ACTIVITY:
Which lines below include "camera"? Copy them all.

SUPPLIED MATERIAL:
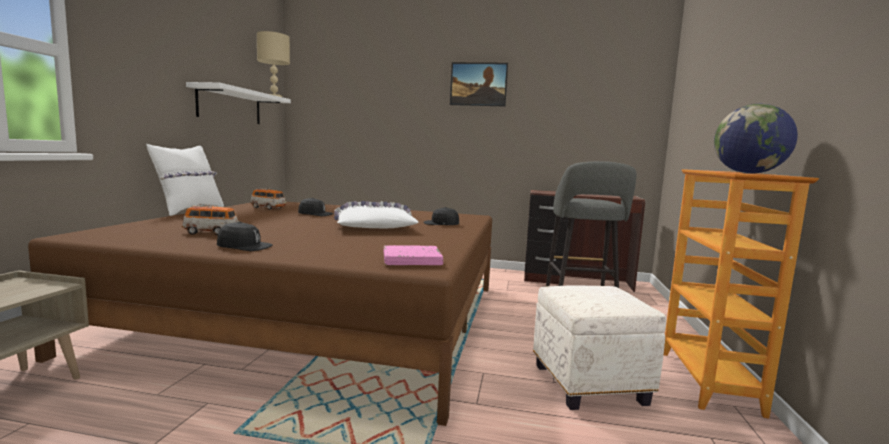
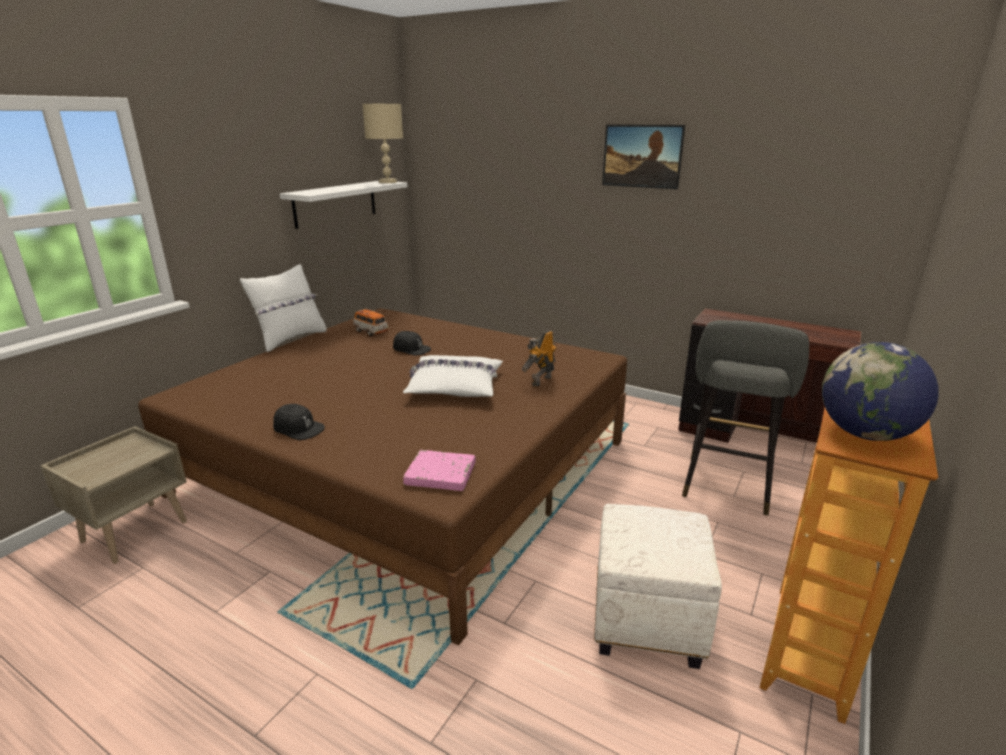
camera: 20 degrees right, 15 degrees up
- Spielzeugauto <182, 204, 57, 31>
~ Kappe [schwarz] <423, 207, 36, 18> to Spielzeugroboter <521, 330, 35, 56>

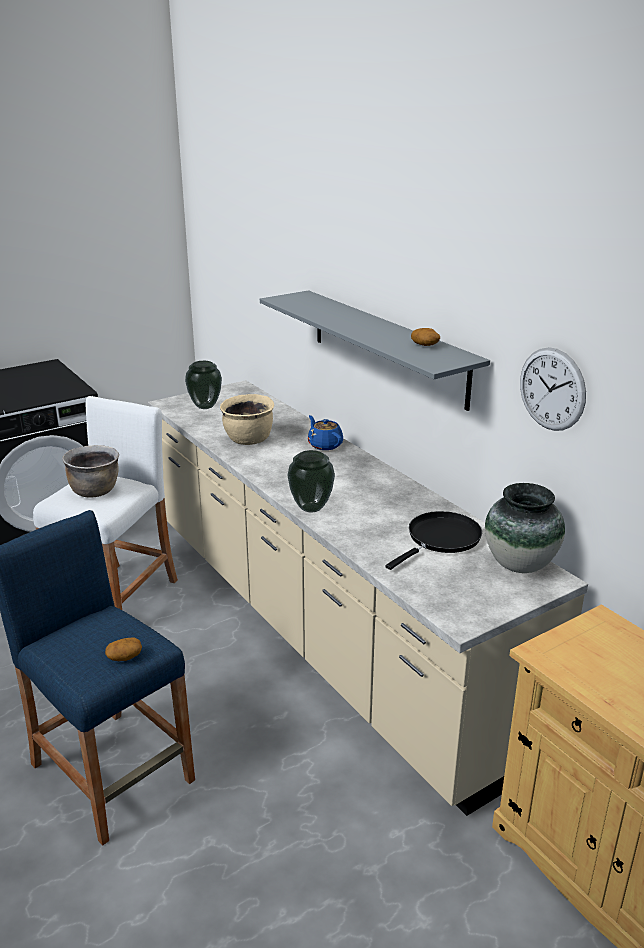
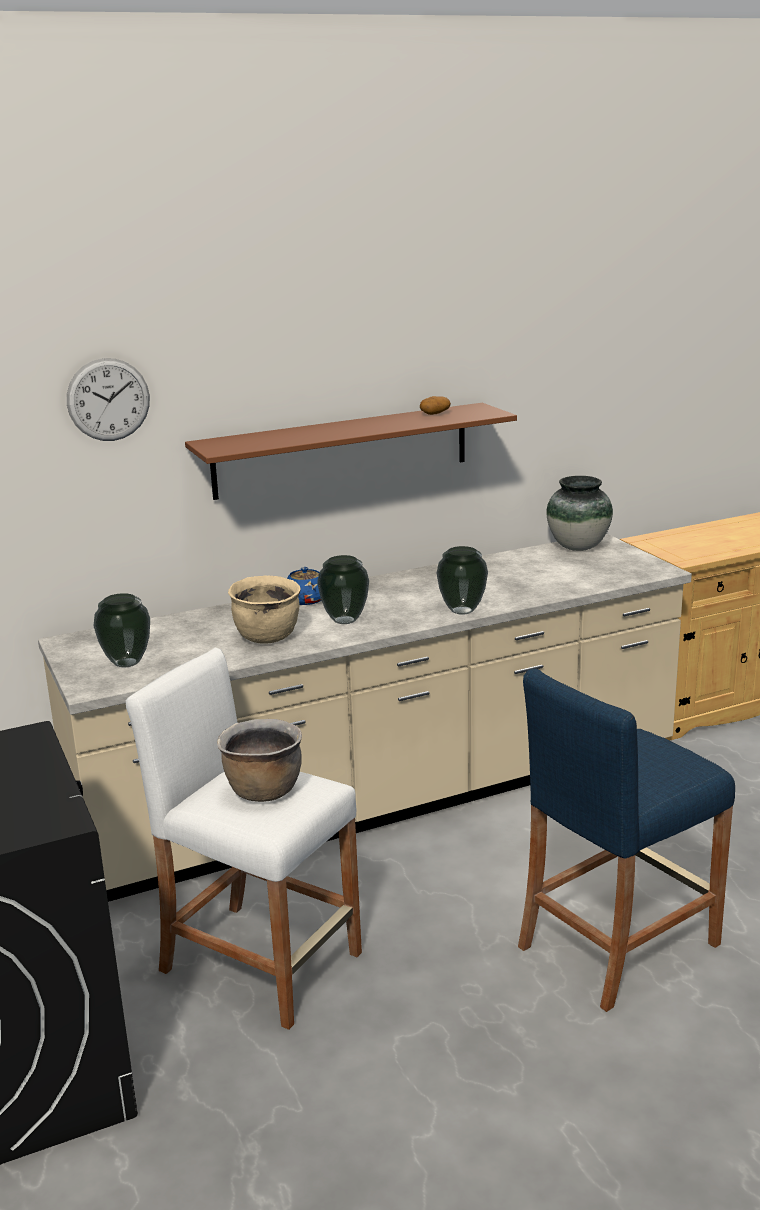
camera: 80 degrees left, 5 degrees down
~ Wandregal [grau] <260, 290, 230, 121> to Wandregal [braun] <185, 403, 332, 97>
~ Wanduhr <520, 347, 66, 84> to <67, 358, 83, 83>
- Pfanne [schwarz] <386, 511, 96, 59>
- Kartoffel <105, 638, 37, 23>
+ Vase <317, 555, 52, 69>

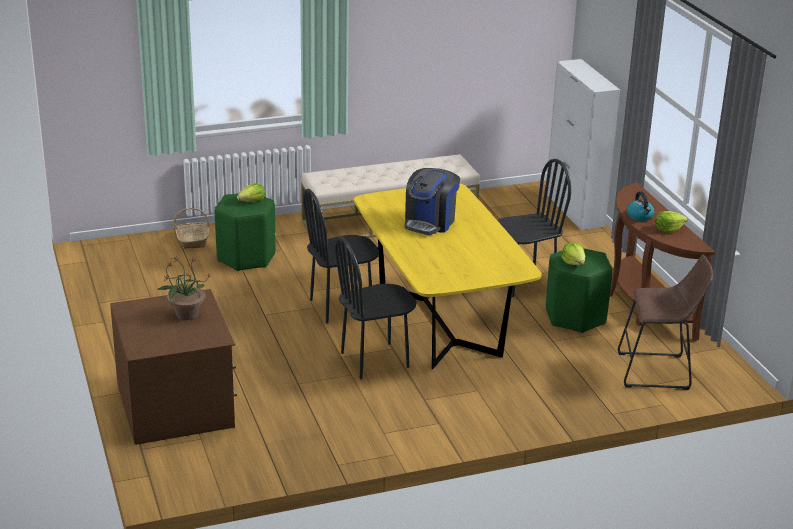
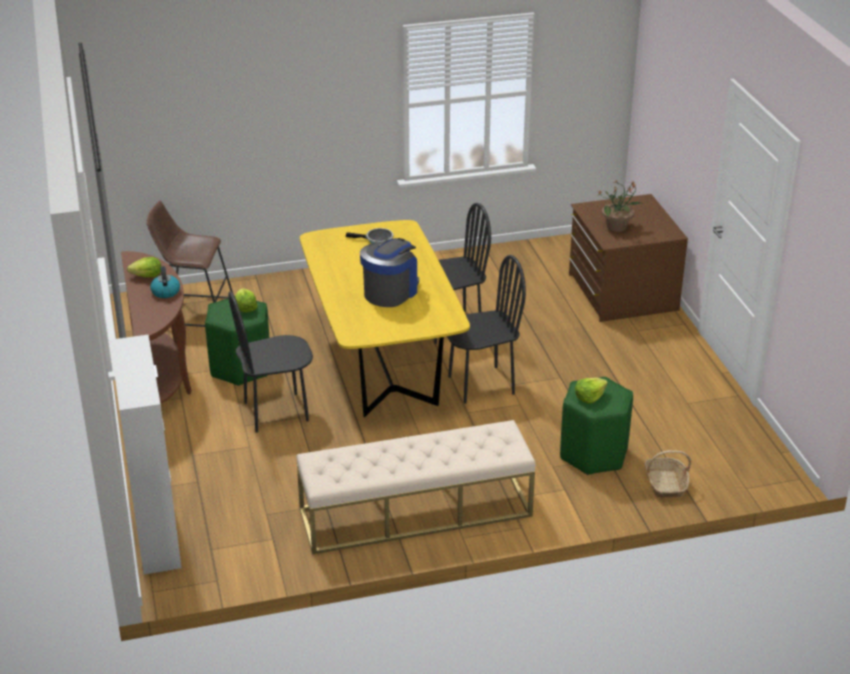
camera: 175 degrees left, 5 degrees up
+ Pfanne <346, 228, 47, 16>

ANSWER FOR THE TASK:
camera: 20 degrees right, 15 degrees up
camera: 80 degrees left, 5 degrees down
camera: 175 degrees left, 5 degrees up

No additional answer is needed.